BEGIN

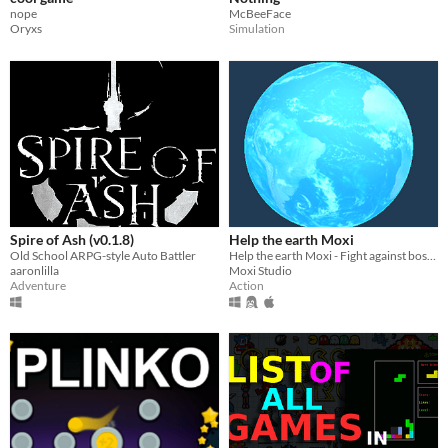
nope
McBeeFace
Oryxs
Simulation
Spire of Ash (v0.1.8)
Help the earth Moxi
Old School ARPG-style Auto Battler
Help the earth Moxi - Fight against bosses and opponents, the main thing is not to let yourself lose
aaronlilla
Moxi Studio
Adventure
Action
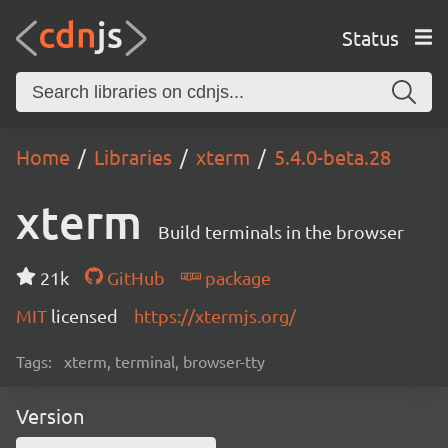
Status
Home
Libraries
xterm
5.4.0-beta.28
xterm
Build terminals in the browser
21k
GitHub
package
MIT
licensed
https://xtermjs.org/
Tags:
xterm, terminal, browser-tty
Version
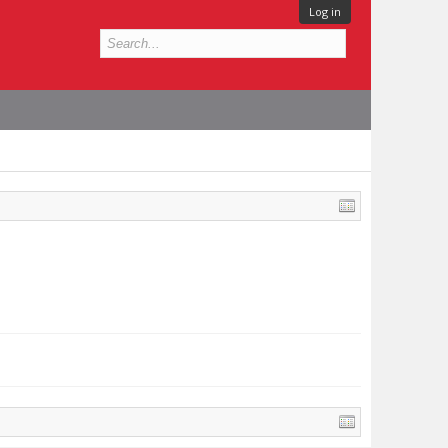
Log in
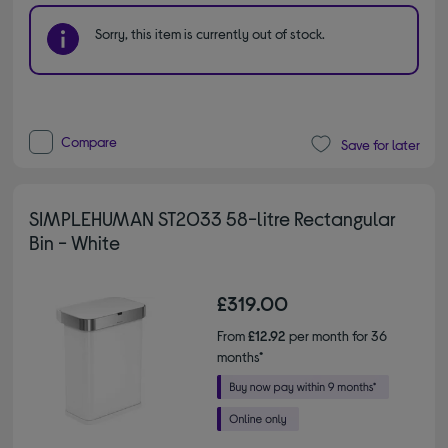
Sorry, this item is currently out of stock.
Compare
Save for later
SIMPLEHUMAN ST2033 58-litre Rectangular
Bin - White
£319.00
From
£12.92
per month for 36
months*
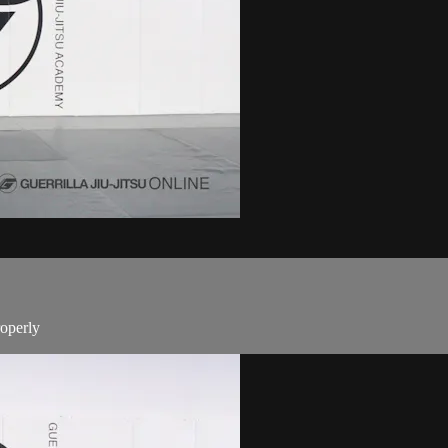
roperly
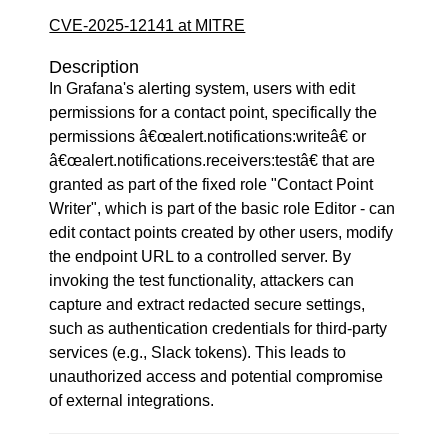
CVE-2025-12141 at MITRE
Description
In Grafana's alerting system, users with edit
permissions for a contact point, specifically the
permissions â€œalert.notifications:writeâ€ or
â€œalert.notifications.receivers:testâ€ that are
granted as part of the fixed role "Contact Point
Writer", which is part of the basic role Editor - can
edit contact points created by other users, modify
the endpoint URL to a controlled server. By
invoking the test functionality, attackers can
capture and extract redacted secure settings,
such as authentication credentials for third-party
services (e.g., Slack tokens). This leads to
unauthorized access and potential compromise
of external integrations.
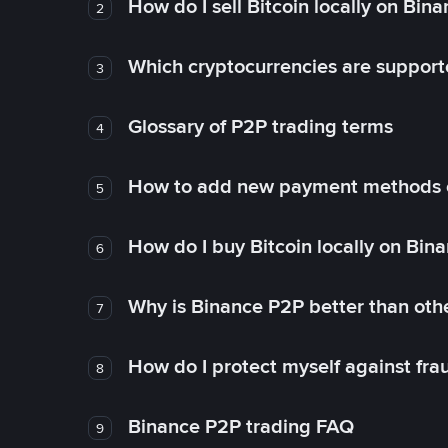
How do I sell Bitcoin locally on Bin
2
Which cryptocurrencies are support
3
Glossary of P2P trading terms
4
How to add new payment methods 
5
How do I buy Bitcoin locally on Bin
6
Why is Binance P2P better than ot
7
How do I protect myself against fr
8
Binance P2P trading FAQ
9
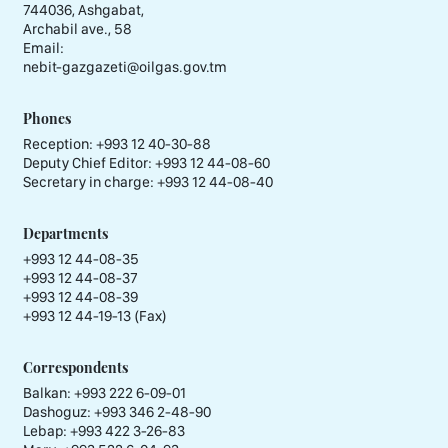
744036, Ashgabat,
Archabil ave., 58
Email:
nebit-gazgazeti@oilgas.gov.tm
Phones
Reception:
+993 12 40-30-88
Deputy Chief Editor:
+993 12 44-08-60
Secretary in charge:
+993 12 44-08-40
Departments
+993 12 44-08-35
+993 12 44-08-37
+993 12 44-08-39
+993 12 44-19-13 (Fax)
Correspondents
Balkan: +993 222 6-09-01
Dashoguz: +993 346 2-48-90
Lebap: +993 422 3-26-83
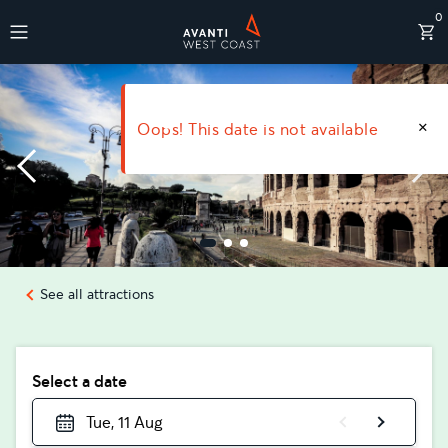
0
Destinations
Oops! This date is not available
See all attractions
Select a date
Tue, 11 Aug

END

--- TO DO ---
Quote every line of text from the data above word for word, leaving out the pictures.

--- OUTPUT FOR THIS EXERCISE ---
nope
McBeeFace
Oryxs
Simulation
Spire of Ash (v0.1.8)
Help the earth Moxi
Old School ARPG-style Auto Battler
Help the earth Moxi - Fight against bosses and opponents, the main thing is not to let yourself lose
aaronlilla
Moxi Studio
Adventure
Action
Status
Home
Libraries
xterm
5.4.0-beta.28
xterm
Build terminals in the browser
21k
GitHub
package
MIT
licensed
https://xtermjs.org/
Tags:
xterm, terminal, browser-tty
Version
Log in
Sorry, this item is currently out of stock.
Compare
Save for later
SIMPLEHUMAN ST2033 58-litre Rectangular
Bin - White
£319.00
From
£12.92
per month for 36
months*
roperly
CVE-2025-12141 at MITRE
Description
In Grafana's alerting system, users with edit
permissions for a contact point, specifically the
permissions â€œalert.notifications:writeâ€ or
â€œalert.notifications.receivers:testâ€ that are
granted as part of the fixed role "Contact Point
Writer", which is part of the basic role Editor - can
edit contact points created by other users, modify
the endpoint URL to a controlled server. By
invoking the test functionality, attackers can
capture and extract redacted secure settings,
such as authentication credentials for third-party
services (e.g., Slack tokens). This leads to
unauthorized access and potential compromise
of external integrations.
How do I sell Bitcoin locally on Bin
2
Which cryptocurrencies are support
3
Glossary of P2P trading terms
4
How to add new payment methods 
5
How do I buy Bitcoin locally on Bin
6
Why is Binance P2P better than ot
7
How do I protect myself against fr
8
Binance P2P trading FAQ
9
744036, Ashgabat,
Archabil ave., 58
Email:
nebit-gazgazeti@oilgas.gov.tm
Phones
Reception:
+993 12 40-30-88
Deputy Chief Editor:
+993 12 44-08-60
Secretary in charge:
+993 12 44-08-40
Departments
+993 12 44-08-35
+993 12 44-08-37
+993 12 44-08-39
+993 12 44-19-13 (Fax)
Correspondents
Balkan: +993 222 6-09-01
Dashoguz: +993 346 2-48-90
Lebap: +993 422 3-26-83
0
Destinations
Oops! This date is not available
See all attractions
Select a date
Tue, 11 Aug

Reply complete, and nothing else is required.